Content starts

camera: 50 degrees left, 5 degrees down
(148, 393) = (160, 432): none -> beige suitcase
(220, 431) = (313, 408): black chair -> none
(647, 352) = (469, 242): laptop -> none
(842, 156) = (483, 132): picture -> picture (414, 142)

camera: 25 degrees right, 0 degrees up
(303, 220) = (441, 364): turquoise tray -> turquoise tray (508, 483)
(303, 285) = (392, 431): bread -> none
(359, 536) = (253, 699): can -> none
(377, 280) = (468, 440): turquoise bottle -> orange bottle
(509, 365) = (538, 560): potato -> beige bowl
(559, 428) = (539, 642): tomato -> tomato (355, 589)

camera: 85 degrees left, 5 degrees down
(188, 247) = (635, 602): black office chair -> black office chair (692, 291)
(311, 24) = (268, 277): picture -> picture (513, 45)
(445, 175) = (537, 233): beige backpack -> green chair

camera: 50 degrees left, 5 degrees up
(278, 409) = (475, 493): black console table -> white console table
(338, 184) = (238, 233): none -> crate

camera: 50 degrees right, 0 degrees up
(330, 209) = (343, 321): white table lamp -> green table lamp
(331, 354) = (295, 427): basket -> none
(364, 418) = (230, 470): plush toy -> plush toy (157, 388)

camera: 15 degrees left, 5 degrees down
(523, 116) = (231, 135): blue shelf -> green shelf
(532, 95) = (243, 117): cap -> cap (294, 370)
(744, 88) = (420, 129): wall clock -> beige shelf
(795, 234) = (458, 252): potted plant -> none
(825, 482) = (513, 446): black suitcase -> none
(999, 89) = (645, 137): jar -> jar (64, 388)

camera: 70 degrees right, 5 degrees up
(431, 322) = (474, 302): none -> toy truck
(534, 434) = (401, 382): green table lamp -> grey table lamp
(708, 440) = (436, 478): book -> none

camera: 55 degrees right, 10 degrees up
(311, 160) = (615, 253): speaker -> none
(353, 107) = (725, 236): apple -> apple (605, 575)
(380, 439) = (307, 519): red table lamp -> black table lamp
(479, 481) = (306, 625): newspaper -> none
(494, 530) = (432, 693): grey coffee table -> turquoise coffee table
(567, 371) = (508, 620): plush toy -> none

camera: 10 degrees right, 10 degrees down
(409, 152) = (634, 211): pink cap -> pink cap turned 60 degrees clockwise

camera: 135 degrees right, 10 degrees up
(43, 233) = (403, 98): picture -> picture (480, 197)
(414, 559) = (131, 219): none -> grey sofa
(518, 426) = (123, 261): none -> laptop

Content ends

All that should appear in the response is the run of lines from the first line of the entries through the line containing "camera: 10 degrees right, 10 degrees down", copied exactly.

Solution to this task:
camera: 50 degrees left, 5 degrees down
(148, 393) = (160, 432): none -> beige suitcase
(220, 431) = (313, 408): black chair -> none
(647, 352) = (469, 242): laptop -> none
(842, 156) = (483, 132): picture -> picture (414, 142)

camera: 25 degrees right, 0 degrees up
(303, 220) = (441, 364): turquoise tray -> turquoise tray (508, 483)
(303, 285) = (392, 431): bread -> none
(359, 536) = (253, 699): can -> none
(377, 280) = (468, 440): turquoise bottle -> orange bottle
(509, 365) = (538, 560): potato -> beige bowl
(559, 428) = (539, 642): tomato -> tomato (355, 589)

camera: 85 degrees left, 5 degrees down
(188, 247) = (635, 602): black office chair -> black office chair (692, 291)
(311, 24) = (268, 277): picture -> picture (513, 45)
(445, 175) = (537, 233): beige backpack -> green chair

camera: 50 degrees left, 5 degrees up
(278, 409) = (475, 493): black console table -> white console table
(338, 184) = (238, 233): none -> crate

camera: 50 degrees right, 0 degrees up
(330, 209) = (343, 321): white table lamp -> green table lamp
(331, 354) = (295, 427): basket -> none
(364, 418) = (230, 470): plush toy -> plush toy (157, 388)

camera: 15 degrees left, 5 degrees down
(523, 116) = (231, 135): blue shelf -> green shelf
(532, 95) = (243, 117): cap -> cap (294, 370)
(744, 88) = (420, 129): wall clock -> beige shelf
(795, 234) = (458, 252): potted plant -> none
(825, 482) = (513, 446): black suitcase -> none
(999, 89) = (645, 137): jar -> jar (64, 388)

camera: 70 degrees right, 5 degrees up
(431, 322) = (474, 302): none -> toy truck
(534, 434) = (401, 382): green table lamp -> grey table lamp
(708, 440) = (436, 478): book -> none

camera: 55 degrees right, 10 degrees up
(311, 160) = (615, 253): speaker -> none
(353, 107) = (725, 236): apple -> apple (605, 575)
(380, 439) = (307, 519): red table lamp -> black table lamp
(479, 481) = (306, 625): newspaper -> none
(494, 530) = (432, 693): grey coffee table -> turquoise coffee table
(567, 371) = (508, 620): plush toy -> none

camera: 10 degrees right, 10 degrees down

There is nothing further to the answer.